YOGYAKARTA Entrepreneurs must be able to understand the understanding and differences in turnover and profit in a business. Both are often considered as advantages, but turnover and profile have different calculations.

This article will provide information about different turnovers and profits in the business world so that entrepreneurs can manage their net profit.

According to the Big Indonesian Dictionary (KBBI), turnover is the amount of money obtained from the sale of goods during the selling period. Meanwhile, profit is interpreted as profit.

In general, it can be concluded that turnover is the amount of all income obtained from goods and services sales businesses in a certain period. Meanwhile, profit is profit obtained after the total income is reduced by other costs such as operations, bills, and so on.

Even though they both intersect with finances, turnover and profit are different. So what are the differences between the two?

Turnover is usually calculated based on the profits obtained in business in a certain period, it can be a month, two months, and so on. Turnover and profit have different way of calculating. The following is a simple formula for turnover and profit in a business.
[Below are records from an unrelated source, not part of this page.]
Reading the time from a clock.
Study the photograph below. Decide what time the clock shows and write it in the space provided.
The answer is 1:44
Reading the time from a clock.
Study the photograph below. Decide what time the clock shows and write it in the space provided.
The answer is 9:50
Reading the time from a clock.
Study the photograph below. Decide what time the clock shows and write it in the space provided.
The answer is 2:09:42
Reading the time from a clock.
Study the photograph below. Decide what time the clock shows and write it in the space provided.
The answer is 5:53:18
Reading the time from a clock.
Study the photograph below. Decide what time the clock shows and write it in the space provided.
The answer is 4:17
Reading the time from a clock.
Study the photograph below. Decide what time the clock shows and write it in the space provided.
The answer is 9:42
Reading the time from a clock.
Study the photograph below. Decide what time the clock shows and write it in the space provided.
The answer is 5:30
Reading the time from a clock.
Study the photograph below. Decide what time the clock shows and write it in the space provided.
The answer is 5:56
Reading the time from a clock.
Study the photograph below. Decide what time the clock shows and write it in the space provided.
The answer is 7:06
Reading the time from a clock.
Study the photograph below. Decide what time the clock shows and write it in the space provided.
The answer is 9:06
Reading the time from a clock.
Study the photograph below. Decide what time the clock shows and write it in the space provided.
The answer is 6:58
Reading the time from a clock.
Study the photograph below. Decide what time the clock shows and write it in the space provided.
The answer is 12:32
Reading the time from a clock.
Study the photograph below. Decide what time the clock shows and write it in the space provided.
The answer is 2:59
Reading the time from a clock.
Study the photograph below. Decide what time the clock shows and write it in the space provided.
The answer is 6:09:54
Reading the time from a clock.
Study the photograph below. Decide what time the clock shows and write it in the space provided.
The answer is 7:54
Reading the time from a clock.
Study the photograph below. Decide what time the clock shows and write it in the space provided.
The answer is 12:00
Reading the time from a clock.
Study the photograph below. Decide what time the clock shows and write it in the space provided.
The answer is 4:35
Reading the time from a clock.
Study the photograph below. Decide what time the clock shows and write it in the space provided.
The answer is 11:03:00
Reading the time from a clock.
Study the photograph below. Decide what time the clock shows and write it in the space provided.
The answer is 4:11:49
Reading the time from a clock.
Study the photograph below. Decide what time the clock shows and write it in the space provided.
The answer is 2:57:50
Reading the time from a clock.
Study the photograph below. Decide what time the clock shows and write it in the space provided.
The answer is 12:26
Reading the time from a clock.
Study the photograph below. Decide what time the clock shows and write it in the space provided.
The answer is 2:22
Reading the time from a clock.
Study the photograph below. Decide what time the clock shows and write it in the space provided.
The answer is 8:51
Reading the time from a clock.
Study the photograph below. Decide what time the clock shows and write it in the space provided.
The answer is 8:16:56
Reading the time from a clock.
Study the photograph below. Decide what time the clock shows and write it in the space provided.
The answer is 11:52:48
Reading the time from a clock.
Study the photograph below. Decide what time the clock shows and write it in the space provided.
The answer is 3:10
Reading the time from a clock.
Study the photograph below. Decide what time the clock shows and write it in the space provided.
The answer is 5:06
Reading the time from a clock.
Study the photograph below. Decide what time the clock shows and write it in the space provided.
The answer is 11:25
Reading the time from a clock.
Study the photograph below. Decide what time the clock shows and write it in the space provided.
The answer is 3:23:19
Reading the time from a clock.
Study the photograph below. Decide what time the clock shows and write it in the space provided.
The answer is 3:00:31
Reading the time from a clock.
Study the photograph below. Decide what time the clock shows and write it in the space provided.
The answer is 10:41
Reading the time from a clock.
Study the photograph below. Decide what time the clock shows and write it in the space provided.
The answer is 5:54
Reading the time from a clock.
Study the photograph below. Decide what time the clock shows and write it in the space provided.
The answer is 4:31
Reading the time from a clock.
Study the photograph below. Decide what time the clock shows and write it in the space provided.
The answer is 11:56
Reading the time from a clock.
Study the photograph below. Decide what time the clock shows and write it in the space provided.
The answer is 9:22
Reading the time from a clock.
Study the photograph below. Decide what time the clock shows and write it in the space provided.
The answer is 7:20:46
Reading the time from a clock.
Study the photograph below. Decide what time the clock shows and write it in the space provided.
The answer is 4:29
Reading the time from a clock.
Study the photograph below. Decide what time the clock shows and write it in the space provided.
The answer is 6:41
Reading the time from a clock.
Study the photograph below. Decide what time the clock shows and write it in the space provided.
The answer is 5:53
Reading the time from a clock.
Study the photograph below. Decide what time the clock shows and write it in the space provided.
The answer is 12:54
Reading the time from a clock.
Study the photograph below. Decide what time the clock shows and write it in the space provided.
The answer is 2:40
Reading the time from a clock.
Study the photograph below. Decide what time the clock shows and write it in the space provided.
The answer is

Turnover = Selling Price x Number of units successfully sold

Profit = Omzet Operational Costs

Turnover is often referred to as a gross advantage because profits have not been reduced by other costs such as salaries, transport, and other bills needed in the business process. Meanwhile, profit is often referred to as a net profit because it has been reduced by other costs.

In financial reports, turnover and business are both listed in financial bookkeeping. However, the placement of the two is different. Usually the turnover column in a financial report is placed next to the top row because the cost of turnover still has to be reduced by other bill fees.

While the profit is placed in the last column because the value included in the bookkeeping has been reduced by various bills

Reporting from Investopedia, turnover and profit have different uses related to its use. Turnover is used to set production targets (based on unit sales projections). Meanwhile, profit is used by the management team in future capital development.

Turnover is not influenced by business bills such as salaries, transport, and so on. Meanwhile, profit is greatly influenced by other costs. The more other costs that must be paid, the installment of numbers that are considered as profits will continue to occur.

For example, a company that knows can sell tofu worth Rp. 30 million during the month of Ramadan 2024. In the same month the company was forced to add free daily workers so that the company knew it had to spend an employee salary of Rp. 20 million.

From this case, it can be said that Rp. 30 million is the turnover owned by the tofu company. Meanwhile, the profit obtained is the total proceeds from the sale obtained, minus the employee salary bill, so the profit is Rp. 10 million.

That's the difference between turnover and profit. Visit VOI.id to get more interesting information.